Implementing a correct IEEE 754 compliant FPU is one of the hardest RTL design tasks. The four-stage addition pipeline hides dozens of tricky corner cases: denormalised number handling (no implicit leading 1), catastrophic cancellation (subtracting nearly-equal numbers), sticky bit computation for correct rounding, and correct handling of all NaN and infinity propagation rules. Intel’s Pentium FDIV bug (1994) — a table error in the divide algorithm — resulted in a $475 million recall. Formal verification of FPU arithmetic is now an industry standard, using theorem provers (ACL2, Coq) to mathematically prove that the RTL produces IEEE 754 correct results for all possible input combinations.

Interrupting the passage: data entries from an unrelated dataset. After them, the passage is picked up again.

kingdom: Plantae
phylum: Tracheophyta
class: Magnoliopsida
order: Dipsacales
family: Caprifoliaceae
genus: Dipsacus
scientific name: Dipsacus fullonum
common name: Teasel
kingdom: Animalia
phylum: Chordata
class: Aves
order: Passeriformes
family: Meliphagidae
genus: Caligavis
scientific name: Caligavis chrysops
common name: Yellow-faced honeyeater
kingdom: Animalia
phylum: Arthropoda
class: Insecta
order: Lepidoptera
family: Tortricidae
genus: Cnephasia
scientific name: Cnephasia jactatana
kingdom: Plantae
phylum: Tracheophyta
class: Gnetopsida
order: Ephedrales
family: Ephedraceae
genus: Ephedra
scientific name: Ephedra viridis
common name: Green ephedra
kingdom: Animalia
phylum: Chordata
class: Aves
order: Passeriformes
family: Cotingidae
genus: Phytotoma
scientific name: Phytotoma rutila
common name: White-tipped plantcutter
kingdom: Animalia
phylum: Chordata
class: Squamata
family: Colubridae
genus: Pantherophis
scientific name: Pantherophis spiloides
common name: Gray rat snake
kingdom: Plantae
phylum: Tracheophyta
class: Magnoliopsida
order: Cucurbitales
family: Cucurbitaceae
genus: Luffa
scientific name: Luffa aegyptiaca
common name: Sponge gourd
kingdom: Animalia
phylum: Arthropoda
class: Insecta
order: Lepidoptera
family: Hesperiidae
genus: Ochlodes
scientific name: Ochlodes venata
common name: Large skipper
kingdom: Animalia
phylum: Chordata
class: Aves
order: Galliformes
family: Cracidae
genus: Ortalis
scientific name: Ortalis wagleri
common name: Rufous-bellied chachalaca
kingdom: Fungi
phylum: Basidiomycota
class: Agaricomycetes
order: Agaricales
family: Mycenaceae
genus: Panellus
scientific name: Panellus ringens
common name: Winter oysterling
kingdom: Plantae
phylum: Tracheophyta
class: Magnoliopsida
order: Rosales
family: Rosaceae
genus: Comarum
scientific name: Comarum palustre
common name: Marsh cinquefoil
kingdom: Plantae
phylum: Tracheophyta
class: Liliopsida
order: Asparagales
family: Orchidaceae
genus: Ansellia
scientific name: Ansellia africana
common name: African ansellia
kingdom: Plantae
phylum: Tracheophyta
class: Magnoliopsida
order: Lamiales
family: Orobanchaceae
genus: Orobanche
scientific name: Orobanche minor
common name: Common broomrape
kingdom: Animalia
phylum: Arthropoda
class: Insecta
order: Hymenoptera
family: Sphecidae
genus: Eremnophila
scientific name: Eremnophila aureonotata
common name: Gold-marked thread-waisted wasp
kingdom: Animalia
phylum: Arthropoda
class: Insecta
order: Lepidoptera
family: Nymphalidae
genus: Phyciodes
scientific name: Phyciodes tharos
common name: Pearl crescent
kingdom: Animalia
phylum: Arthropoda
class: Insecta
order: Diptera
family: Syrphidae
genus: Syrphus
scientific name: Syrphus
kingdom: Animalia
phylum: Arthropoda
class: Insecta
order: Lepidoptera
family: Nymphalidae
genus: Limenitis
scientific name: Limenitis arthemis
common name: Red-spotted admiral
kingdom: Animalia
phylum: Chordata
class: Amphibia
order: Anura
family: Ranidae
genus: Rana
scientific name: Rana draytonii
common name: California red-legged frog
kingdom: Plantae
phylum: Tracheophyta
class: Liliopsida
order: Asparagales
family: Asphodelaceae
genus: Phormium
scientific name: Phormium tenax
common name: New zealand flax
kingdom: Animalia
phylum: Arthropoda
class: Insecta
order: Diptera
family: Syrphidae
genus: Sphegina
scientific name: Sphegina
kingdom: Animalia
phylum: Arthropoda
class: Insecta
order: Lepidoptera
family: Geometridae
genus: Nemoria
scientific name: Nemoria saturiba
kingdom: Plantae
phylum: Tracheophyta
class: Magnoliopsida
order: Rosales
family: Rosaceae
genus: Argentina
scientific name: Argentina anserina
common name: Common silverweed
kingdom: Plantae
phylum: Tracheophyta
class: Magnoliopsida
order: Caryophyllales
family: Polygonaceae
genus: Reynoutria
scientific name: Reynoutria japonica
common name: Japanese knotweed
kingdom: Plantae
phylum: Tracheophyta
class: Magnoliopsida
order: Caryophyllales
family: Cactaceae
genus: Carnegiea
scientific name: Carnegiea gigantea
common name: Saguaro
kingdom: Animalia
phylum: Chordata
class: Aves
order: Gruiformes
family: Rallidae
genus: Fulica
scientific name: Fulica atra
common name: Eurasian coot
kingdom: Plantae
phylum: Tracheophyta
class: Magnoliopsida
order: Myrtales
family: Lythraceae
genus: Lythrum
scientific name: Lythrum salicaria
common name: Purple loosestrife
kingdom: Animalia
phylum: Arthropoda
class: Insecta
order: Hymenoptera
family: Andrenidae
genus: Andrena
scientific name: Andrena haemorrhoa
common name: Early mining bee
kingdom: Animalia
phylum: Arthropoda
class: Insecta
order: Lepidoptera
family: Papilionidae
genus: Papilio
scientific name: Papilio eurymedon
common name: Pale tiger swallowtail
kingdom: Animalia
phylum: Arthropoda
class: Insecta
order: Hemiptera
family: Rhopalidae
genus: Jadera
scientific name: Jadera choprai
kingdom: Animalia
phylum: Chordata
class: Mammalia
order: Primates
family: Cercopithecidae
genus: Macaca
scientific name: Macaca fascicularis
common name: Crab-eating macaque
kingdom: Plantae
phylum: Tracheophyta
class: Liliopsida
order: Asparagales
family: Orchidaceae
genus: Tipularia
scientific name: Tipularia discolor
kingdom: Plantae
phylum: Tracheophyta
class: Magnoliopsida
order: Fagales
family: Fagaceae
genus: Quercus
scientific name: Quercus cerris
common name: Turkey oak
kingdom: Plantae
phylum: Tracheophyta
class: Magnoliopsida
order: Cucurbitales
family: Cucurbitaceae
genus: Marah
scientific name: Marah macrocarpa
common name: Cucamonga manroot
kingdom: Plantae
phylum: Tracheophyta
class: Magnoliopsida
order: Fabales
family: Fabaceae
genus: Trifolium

Modern AI inference chips (Google TPU, NVIDIA A100/H100, Apple Neural Engine) use reduced-precision floating-point to pack more multiply-accumulate (MAC) units per mm². bfloat16 (Brain Float 16, 1+8+7) uses the same exponent field as float32 (1+8+23) but truncates the significand — this allows lossless conversion between float32 and bfloat16 and was developed by Google Brain for training large language models. NVIDIA’s Tensor Cores natively execute 16×16 matrix multiplications in fp16 or bfloat16 in a single clock cycle. Understanding why bfloat16 was chosen — it preserves float32’s range (critical for gradient updates) while halving memory bandwidth requirements — requires understanding why the exponent field width determines dynamic range.
The multiplier is almost always the critical-path bottleneck in a CPU or DSP data path. A 32×32-bit Booth-encoded multiplier produces 16 partial products (Radix-4 MBE), which are reduced by a Wallace tree of carry-save adders to two 64-bit numbers, then a final carry-propagate adder produces the 64-bit result. The Wallace tree depth is approximately log₁.₅(16) ≈ 6 levels of full adders; the final carry-propagate adder adds ~log₂(64) = 6 gate delays with a carry-lookahead tree. Total critical path: ~12–20 gate delays = 1–3 ns at 28nm. Physical designers floorplan the multiplier carefully — placing it close to the register file and ALU and manually placing critical cells to meet timing closure.